Elle relève que la polarisation politique est devenue, ces dernières années, un facteur majeur de stress pour les Américains. Le sondage Stress in America de l’American Psychological Association plaçait également les préoccupations politiques en tête des sources de stress, aux côtés de l’économie et de la diffusion de fausses informations.
Silver attire particulièrement l’attention sur l’impact des images graphiques : leur diffusion incontrôlée, au‑delà des rédactions, est associée à une détresse psychologique accrue. Pour limiter les effets néfastes, elle préconise de créer des garde‑fous : s’abonner à des newsletters ou à des résumés de sources fiables, désactiver les alertes, réduire l’usage des réseaux sociaux, et se réserver des créneaux précis pour consulter l’actualité.
“People can stay informed without doomscrolling,” Silver said. “I don’t see any psychological or physical benefit from consumption of those kinds of images. So if I’m reading a story and there is a video, I don’t click on it.”
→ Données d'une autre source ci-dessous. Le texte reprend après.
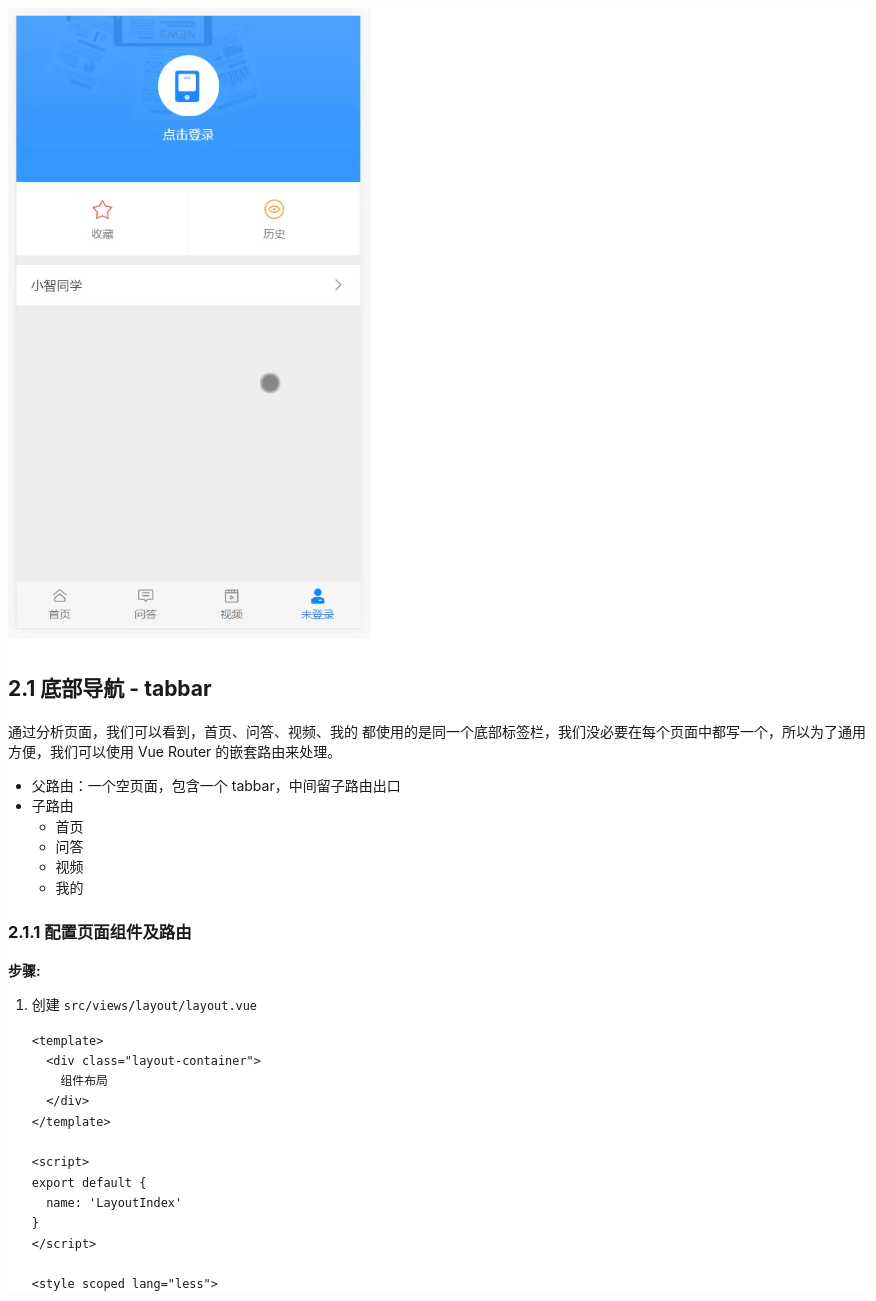 ![image-20220628151709845](images/image-20220628151709845.png)

## 2.1 底部导航 - tabbar

通过分析页面，我们可以看到，首页、问答、视频、我的 都使用的是同一个底部标签栏，我们没必要在每个页面中都写一个，所以为了通用方便，我们可以使用 Vue Router 的嵌套路由来处理。

- 父路由：一个空页面，包含一个 tabbar，中间留子路由出口
- 子路由
  - 首页
  - 问答
  - 视频
  - 我的

### 2.1.1 配置页面组件及路由

**步骤:**

1. 创建 `src/views/layout/layout.vue`

   ```vue
   <template>
     <div class="layout-container">
       组件布局
     </div>
   </template>
   
   <script>
   export default {
     name: 'LayoutIndex'
   }
   </script>
   
   <style scoped lang="less">
   ```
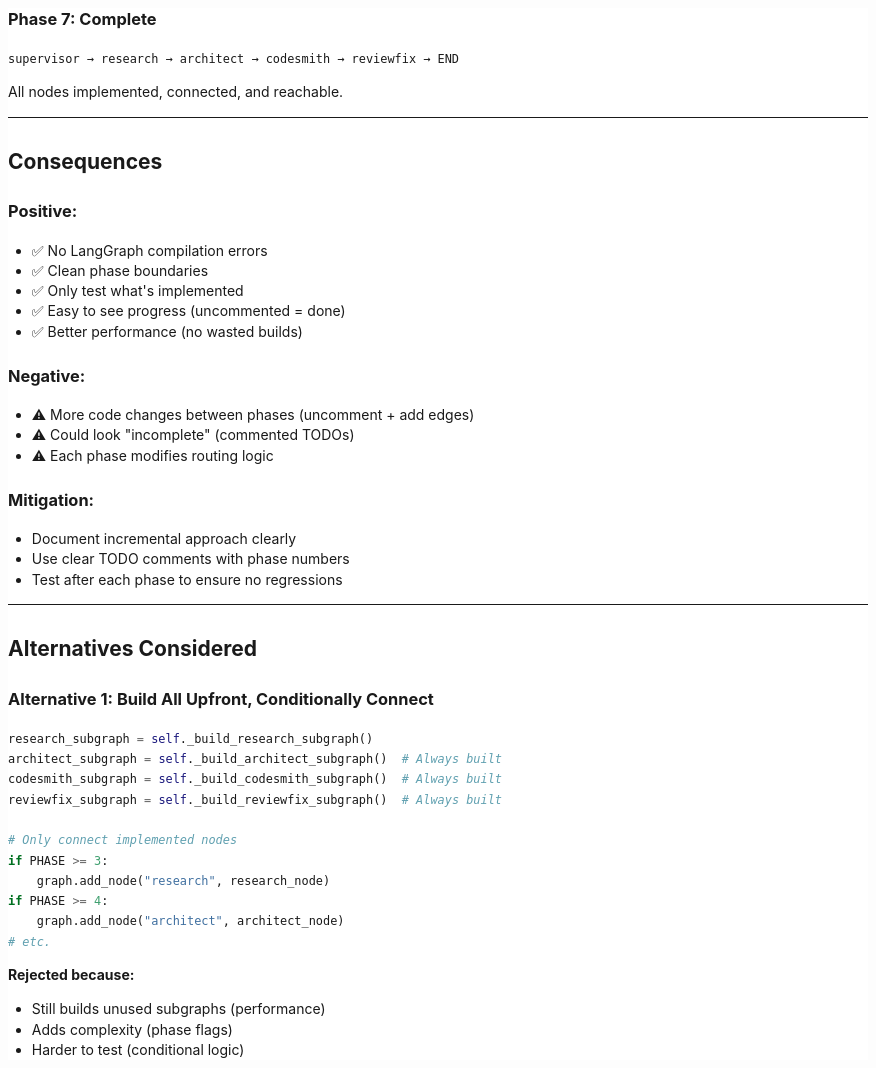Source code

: ### Phase 7: Complete
```
supervisor → research → architect → codesmith → reviewfix → END
```
All nodes implemented, connected, and reachable.

---

## Consequences

### Positive:

- ✅ No LangGraph compilation errors
- ✅ Clean phase boundaries
- ✅ Only test what's implemented
- ✅ Easy to see progress (uncommented = done)
- ✅ Better performance (no wasted builds)

### Negative:

- ⚠️ More code changes between phases (uncomment + add edges)
- ⚠️ Could look "incomplete" (commented TODOs)
- ⚠️ Each phase modifies routing logic

### Mitigation:

- Document incremental approach clearly
- Use clear TODO comments with phase numbers
- Test after each phase to ensure no regressions

---

## Alternatives Considered

### Alternative 1: Build All Upfront, Conditionally Connect

```python
research_subgraph = self._build_research_subgraph()
architect_subgraph = self._build_architect_subgraph()  # Always built
codesmith_subgraph = self._build_codesmith_subgraph()  # Always built
reviewfix_subgraph = self._build_reviewfix_subgraph()  # Always built

# Only connect implemented nodes
if PHASE >= 3:
    graph.add_node("research", research_node)
if PHASE >= 4:
    graph.add_node("architect", architect_node)
# etc.
```

**Rejected because:**
- Still builds unused subgraphs (performance)
- Adds complexity (phase flags)
- Harder to test (conditional logic)
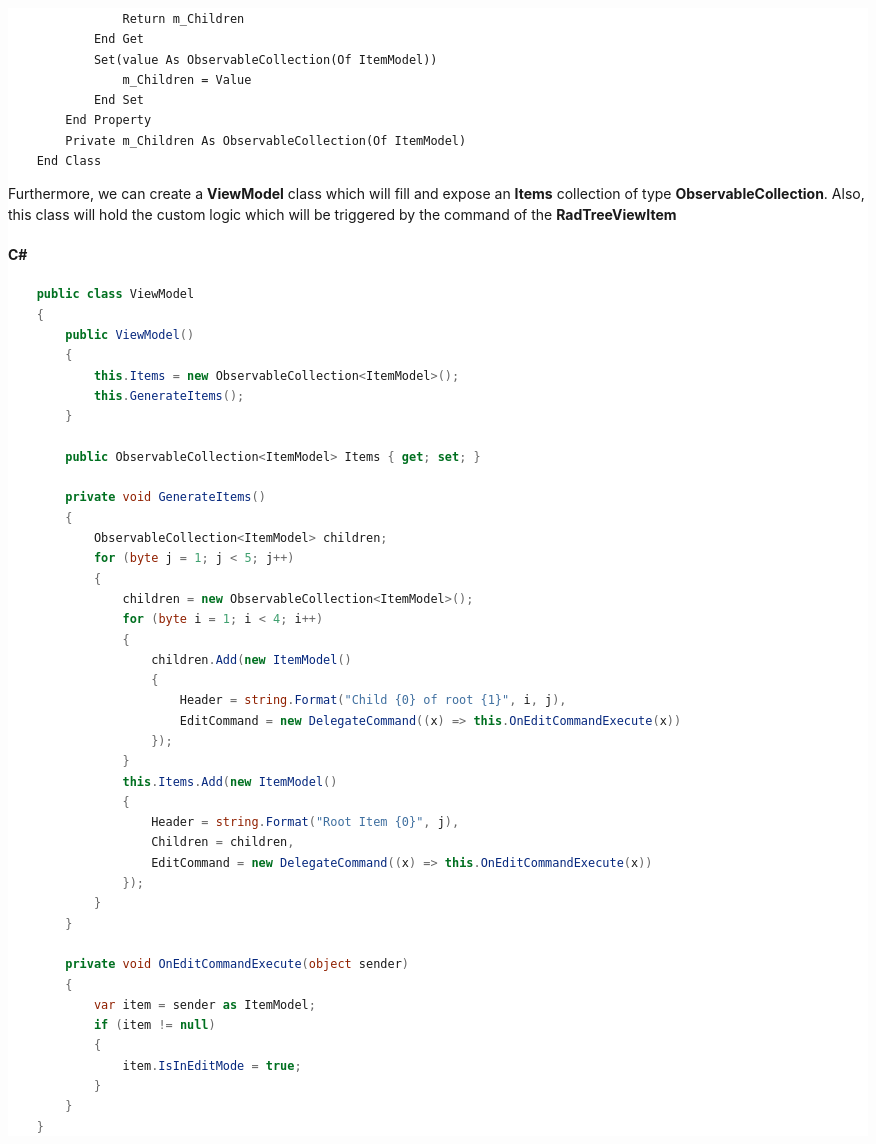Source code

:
 ```VB.NET
				Return m_Children
			End Get
			Set(value As ObservableCollection(Of ItemModel))
				m_Children = Value
			End Set
		End Property
		Private m_Children As ObservableCollection(Of ItemModel)
	End Class
```

Furthermore, we can create a __ViewModel__ class which will fill and expose an __Items__ collection of type __ObservableCollection<ItemModel>__. Also, this class will hold the custom logic which will be triggered by the command of the __RadTreeViewItem__

#### __C#__

```C#
	public class ViewModel
	{
		public ViewModel()
		{
			this.Items = new ObservableCollection<ItemModel>();
			this.GenerateItems();
		}

		public ObservableCollection<ItemModel> Items { get; set; }

		private void GenerateItems()
		{
			ObservableCollection<ItemModel> children;
			for (byte j = 1; j < 5; j++)
			{
				children = new ObservableCollection<ItemModel>();
				for (byte i = 1; i < 4; i++)
				{
					children.Add(new ItemModel()
					{
						Header = string.Format("Child {0} of root {1}", i, j),
						EditCommand = new DelegateCommand((x) => this.OnEditCommandExecute(x))
					});
				}
				this.Items.Add(new ItemModel()
				{
					Header = string.Format("Root Item {0}", j),
					Children = children,
					EditCommand = new DelegateCommand((x) => this.OnEditCommandExecute(x))
				});
			}
		}

		private void OnEditCommandExecute(object sender)
		{
			var item = sender as ItemModel;
			if (item != null)
			{
				item.IsInEditMode = true;
			}
		}
	}
```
Conséquences démocratiques et inégalités d’exposition
Benjamin Toff, directeur du Minnesota Journalism Center à l’University of Minnesota et auteur d’Avoiding the News, distingue ceux qui évitent systématiquement l’actualité de ceux qui en limitent la consommation, la seconde pratique étant selon lui « parfaitement saine ».
“We live in a world in which you can access news 24/7 and be inundated with information at all times. But that doesn’t mean you should,” he said.
Toff et ses co‑auteurs s’inquiètent cependant du risque d’aggravation des fractures sociales si le retrait devient généralisé : les personnes qui se désengagent des médias ont moins de chances de participer à la vie politique et de comprendre les enjeux d’une actualité donnée. Les auteurs observent également que l’évitement constant est plus fréquent chez les jeunes, les femmes et les catégories socioéconomiques les plus faibles.
“If you believe as we do, that normatively, we want people to be able to have the same opportunities to engage politically, to vote, to be vocal about the political issues that matter, then we think it’s a problem that people are disengaging from news,” Toff said.
Pratiques recommandées pour gérer la surcharge d’informations
Une littérature grandissante en ligne propose des stratégies concrètes pour mieux consommer l’actualité sans être submergé : définir des plages horaires dédiées, privilégier des résumés fiables plutôt que le flux continu, désactiver les notifications et limiter le visionnage d’images ou de vidéos choquantes. Ces méthodes visent à redonner aux individus un sentiment de contrôle sur leur exposition.
En résumé, limiter ou choisir activement sa consommation d’informations apparaît comme une réponse courante face à la surcharge d’informations et aux risques pour la santé mentale, alors que chercheurs et praticiens appellent à des pratiques équilibrées pour préserver à la fois le bien‑être individuel et la participation démocratique.